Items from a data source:
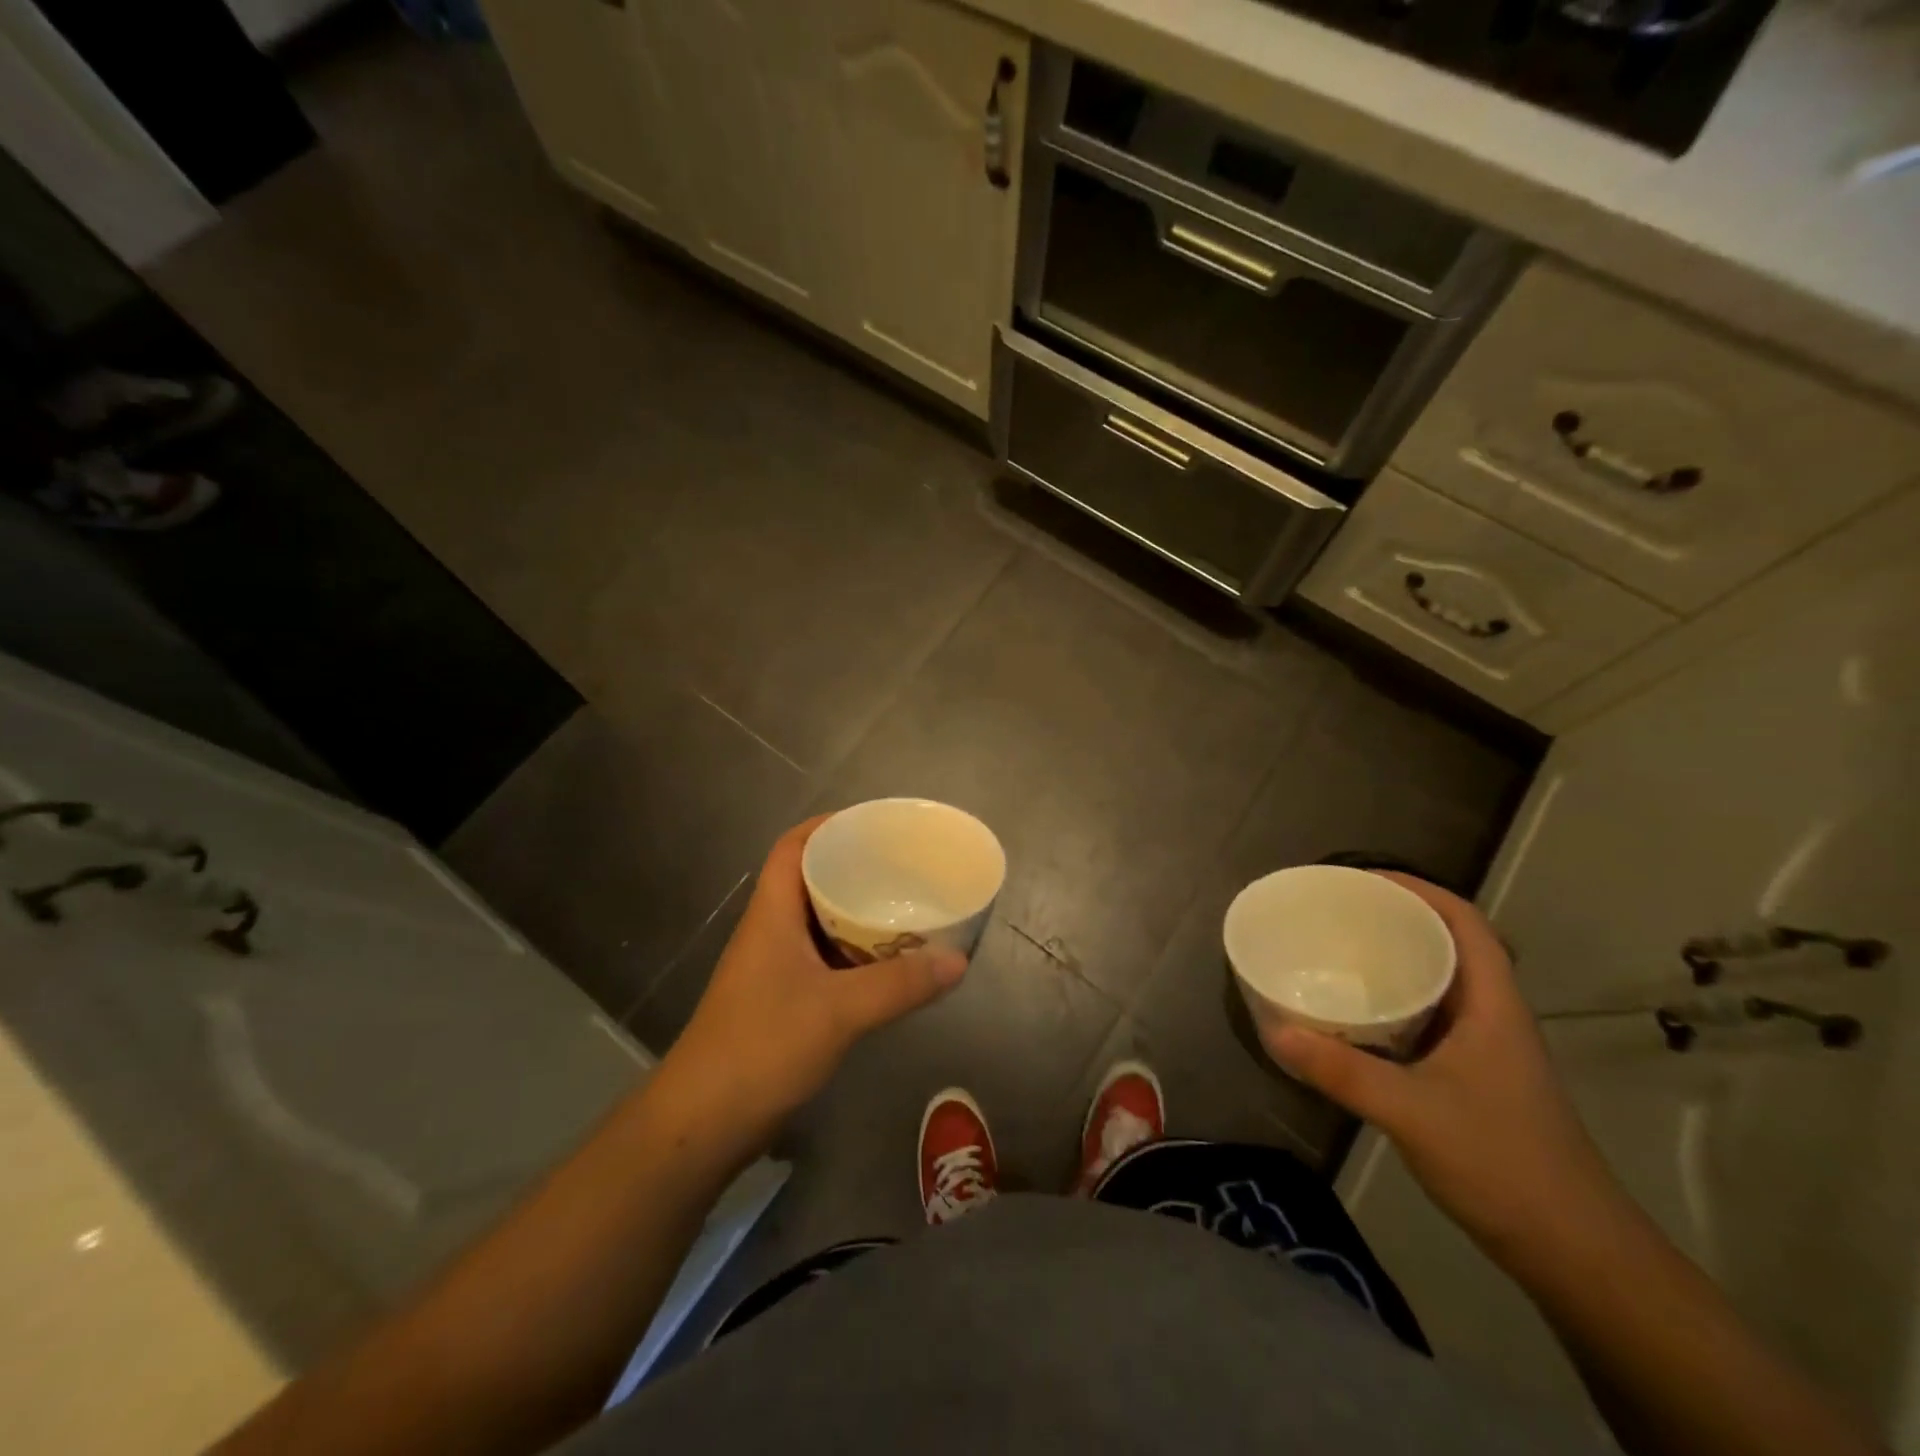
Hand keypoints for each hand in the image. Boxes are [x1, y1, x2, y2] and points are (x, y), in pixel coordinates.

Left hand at [660, 815, 967, 1143]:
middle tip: (902, 866)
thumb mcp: (839, 1011)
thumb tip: (958, 959)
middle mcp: (770, 931)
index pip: (792, 846)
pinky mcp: (780, 1001)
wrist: (703, 1122)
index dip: (828, 825)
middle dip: (853, 867)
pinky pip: (822, 959)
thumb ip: (901, 984)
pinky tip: (886, 964)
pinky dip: (853, 953)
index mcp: (772, 914)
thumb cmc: (762, 1046)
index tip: (873, 823)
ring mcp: (772, 968)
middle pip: (810, 880)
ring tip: (903, 907)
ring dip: (855, 913)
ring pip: (818, 922)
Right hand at [1263, 873, 1627, 1263]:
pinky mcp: (1473, 1079)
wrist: (1574, 1252)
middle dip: (1397, 919)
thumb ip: (1341, 1072)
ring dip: (1395, 962)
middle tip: (1338, 912)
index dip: (1420, 890)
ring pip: (1439, 984)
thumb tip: (1274, 1032)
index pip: (1465, 923)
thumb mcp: (1412, 1112)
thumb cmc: (1503, 1164)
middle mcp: (1492, 1016)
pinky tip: (1356, 1018)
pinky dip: (1393, 1004)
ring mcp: (1485, 1050)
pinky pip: (1428, 1020)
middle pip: (1449, 945)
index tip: (1364, 879)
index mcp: (1492, 1006)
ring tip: (1338, 952)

_Work item_:
From the line containing "middle mcp: (1492, 1016)" through the last line of the records above, reproduce every line exactly.

_Solution to this problem_:
middle mcp: (1492, 1016)
pinky tip: (1356, 1018)
pinky dip: (1393, 1004)
ring mcp: (1485, 1050)
pinky pip: (1428, 1020)
middle pip: (1449, 945)
index tip: (1364, 879)
index mcp: (1492, 1006)
ring tip: (1338, 952)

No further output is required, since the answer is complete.